Hut ab bis Strasbourg!

Das Wetter hielt sich nicht an die Vorhersage. Statt Regen morgendliche Sonnengischt über den Feldern.

Morgenhauch

Morgenhauch

Halb neun auf die Straße gegangen. Das Ziel: Strasbourg im Elsass. Ca. 32 km entfernt.

GPS-158-Scherzheim

GPS-Gesamtstrecke bis 158

Die Rheinauen von zahlreichen Kanälen durchschnitten.

Badende Wolken

Badende Wolken

Ein einarmiger Fischer stocherte unsicher durchs Wasser. Später erzählte der Pensionär mir, dass er jeden Tag mit seinem Stocherkahn unterwegs sei, nicht nur um zu fischen, er würde auch Biber kontrollieren.

Biberstocherer

Biberstocherer

Außer mir fast niemand unterwegs. Nur sehr vereinzelt ein paar Radfahrer mit ihren vollgepackten Hightech Maschinen.
Satteltaschen aufgebläht.

Ein junger hübscher Bursche radelte an mir vorbei und grüßte mich höflich. Mit einer eleganten Bewegung zog er seinen modisch kleinen Trilby Hut. Ganz nach alter Sitte.
Ich war überrascht, gar gerührt von der Respektsbezeugung. Und fragte mich gleich, worin der Sinn dieser Kavaliersgeste lag?
Zeigt man sein Haar, dann zeigt man seine Unschuld? Seine reine Absicht?
(Pech, wer eine Glatze hat.)
Warum entblößt man sein Haupt, wenn man eine Kirche betritt oder zum Gebet niederkniet?
Warum machen das Männer, aber nicht Frauen?

Ich konnte die Frage nicht klären, zumal ich auf den Feldwegen keinen Handy-Empfang hatte und nicht googeln konnte.

Maisweg

Maisweg

Die Natur färbte sich langsam herbstlich.

Fall!! Obst!!

Fall!! Obst!!

Endlich am Rhein zurück!

Route Three O Nine

Route Three O Nine

Ab jetzt ging es kilometerlang am Ufer entlang.

Horizontverengung

Horizontverengung

Uferläufer.

Horizonterweiterung

Horizonterweiterung

Wer fischt eigentlich das Treibgut aus dem Fluss?

Ausgetrieben

Ausgetrieben

Nach 26 km lag Kehl vor mir. Ein kleines Städtchen, das nicht viel zu bieten hat. Dachte ich.

Himmelsbohrer

Himmelsbohrer

Aber die Restaurants, Cafés und Kneipen rund um den Marktplatz waren voller Franzosen.

Steinerner Gast

Steinerner Gast

Ganz offensichtlich ist es in Kehl billiger als in der elsässischen Hauptstadt, die nur einen Steinwurf entfernt lag.

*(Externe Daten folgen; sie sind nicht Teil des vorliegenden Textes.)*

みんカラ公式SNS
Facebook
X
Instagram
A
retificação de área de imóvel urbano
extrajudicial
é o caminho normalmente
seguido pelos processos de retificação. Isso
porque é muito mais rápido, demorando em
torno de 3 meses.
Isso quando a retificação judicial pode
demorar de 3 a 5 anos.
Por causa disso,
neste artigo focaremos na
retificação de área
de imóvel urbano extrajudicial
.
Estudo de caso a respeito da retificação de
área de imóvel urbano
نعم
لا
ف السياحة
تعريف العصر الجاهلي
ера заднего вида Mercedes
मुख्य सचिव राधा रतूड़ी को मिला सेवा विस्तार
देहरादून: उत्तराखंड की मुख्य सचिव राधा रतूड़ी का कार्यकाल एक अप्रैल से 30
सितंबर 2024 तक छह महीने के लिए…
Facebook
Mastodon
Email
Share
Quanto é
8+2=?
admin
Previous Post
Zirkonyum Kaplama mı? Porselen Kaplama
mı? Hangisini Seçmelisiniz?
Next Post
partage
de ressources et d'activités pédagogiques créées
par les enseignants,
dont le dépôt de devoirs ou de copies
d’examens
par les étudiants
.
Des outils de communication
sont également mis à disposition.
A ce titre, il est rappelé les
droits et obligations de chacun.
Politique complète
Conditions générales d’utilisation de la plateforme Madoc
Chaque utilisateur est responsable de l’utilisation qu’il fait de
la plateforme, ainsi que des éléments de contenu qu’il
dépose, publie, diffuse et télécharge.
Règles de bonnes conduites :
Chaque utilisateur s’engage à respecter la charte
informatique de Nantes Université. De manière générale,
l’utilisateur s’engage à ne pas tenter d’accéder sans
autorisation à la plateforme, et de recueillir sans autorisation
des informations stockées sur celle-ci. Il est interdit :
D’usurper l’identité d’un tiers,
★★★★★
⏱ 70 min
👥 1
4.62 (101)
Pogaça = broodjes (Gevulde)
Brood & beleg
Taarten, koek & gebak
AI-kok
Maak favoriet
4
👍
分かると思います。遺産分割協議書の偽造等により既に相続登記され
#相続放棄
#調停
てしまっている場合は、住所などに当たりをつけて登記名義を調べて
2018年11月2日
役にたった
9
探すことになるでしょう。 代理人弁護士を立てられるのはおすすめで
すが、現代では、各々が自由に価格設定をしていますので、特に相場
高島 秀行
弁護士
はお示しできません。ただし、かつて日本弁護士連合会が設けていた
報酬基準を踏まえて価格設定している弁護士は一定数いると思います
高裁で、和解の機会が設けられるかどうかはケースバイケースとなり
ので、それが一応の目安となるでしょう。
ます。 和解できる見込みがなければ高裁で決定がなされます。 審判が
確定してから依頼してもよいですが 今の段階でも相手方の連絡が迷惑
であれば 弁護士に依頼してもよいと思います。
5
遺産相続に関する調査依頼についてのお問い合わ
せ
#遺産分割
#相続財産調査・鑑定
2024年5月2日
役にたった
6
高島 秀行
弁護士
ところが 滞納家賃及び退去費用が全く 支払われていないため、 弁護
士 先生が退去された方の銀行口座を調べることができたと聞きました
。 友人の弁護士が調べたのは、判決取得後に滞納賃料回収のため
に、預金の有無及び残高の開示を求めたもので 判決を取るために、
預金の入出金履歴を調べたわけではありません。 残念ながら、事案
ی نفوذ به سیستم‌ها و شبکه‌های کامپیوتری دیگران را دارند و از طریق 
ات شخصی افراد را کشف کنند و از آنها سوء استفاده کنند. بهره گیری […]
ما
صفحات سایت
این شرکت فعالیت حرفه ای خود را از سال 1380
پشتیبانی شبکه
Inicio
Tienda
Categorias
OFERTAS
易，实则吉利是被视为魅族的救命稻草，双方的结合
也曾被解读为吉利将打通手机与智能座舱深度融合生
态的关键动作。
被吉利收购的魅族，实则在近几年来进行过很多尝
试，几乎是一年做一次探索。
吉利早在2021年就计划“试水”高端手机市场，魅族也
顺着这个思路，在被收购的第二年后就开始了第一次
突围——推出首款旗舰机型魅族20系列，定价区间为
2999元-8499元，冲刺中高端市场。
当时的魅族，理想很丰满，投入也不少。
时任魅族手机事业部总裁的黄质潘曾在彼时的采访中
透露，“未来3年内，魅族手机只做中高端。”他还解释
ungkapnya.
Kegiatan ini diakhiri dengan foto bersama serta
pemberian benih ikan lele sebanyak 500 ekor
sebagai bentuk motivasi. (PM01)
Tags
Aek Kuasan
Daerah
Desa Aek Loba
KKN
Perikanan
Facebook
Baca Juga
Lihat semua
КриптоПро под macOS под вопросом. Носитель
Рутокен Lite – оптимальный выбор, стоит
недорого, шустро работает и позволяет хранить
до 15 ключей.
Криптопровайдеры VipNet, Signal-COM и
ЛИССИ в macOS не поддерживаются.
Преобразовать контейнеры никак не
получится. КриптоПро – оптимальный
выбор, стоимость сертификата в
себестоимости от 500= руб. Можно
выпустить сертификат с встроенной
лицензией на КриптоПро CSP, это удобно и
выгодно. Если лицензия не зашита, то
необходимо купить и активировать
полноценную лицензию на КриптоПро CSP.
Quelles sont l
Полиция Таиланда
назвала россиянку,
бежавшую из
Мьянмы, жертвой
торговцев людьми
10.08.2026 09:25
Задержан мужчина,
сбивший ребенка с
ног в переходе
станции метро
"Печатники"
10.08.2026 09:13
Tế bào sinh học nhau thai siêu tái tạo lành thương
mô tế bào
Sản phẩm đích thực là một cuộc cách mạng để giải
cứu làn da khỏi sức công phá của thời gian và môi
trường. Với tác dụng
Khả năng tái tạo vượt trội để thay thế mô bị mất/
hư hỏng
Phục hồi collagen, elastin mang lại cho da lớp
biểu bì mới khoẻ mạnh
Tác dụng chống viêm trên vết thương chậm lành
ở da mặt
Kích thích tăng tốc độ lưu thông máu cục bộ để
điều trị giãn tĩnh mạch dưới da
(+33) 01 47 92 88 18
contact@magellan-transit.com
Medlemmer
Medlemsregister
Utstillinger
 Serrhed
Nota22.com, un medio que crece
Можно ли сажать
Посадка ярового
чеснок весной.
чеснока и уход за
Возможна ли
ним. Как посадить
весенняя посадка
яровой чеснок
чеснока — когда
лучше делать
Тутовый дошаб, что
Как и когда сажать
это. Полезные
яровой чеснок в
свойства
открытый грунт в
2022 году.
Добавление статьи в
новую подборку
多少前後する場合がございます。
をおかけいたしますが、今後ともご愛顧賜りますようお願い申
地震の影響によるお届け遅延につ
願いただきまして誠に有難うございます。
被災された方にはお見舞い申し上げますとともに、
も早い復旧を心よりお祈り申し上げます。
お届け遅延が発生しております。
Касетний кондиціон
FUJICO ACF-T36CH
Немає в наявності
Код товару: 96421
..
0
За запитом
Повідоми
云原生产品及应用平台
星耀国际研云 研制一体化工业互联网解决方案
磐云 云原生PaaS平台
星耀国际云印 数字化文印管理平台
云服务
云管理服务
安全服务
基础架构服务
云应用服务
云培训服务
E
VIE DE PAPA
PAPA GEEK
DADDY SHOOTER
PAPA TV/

Das Verbindende ist der Rhein

Das Verbindende ist der Rhein

Einmal über den Rhein und schon ist man in den Außenbezirken Straßburgs.

Modern Times 1

Modern Times 1

Neue urbane Zentren entstehen in Nähe zur vielbestaunten Altstadt.

Modern Times 2

Modern Times 2

Sie brauchen die Konkurrenz nicht zu scheuen.
Das französische Gefühl für Stadtästhetik ist dem deutschen ziemlich voraus.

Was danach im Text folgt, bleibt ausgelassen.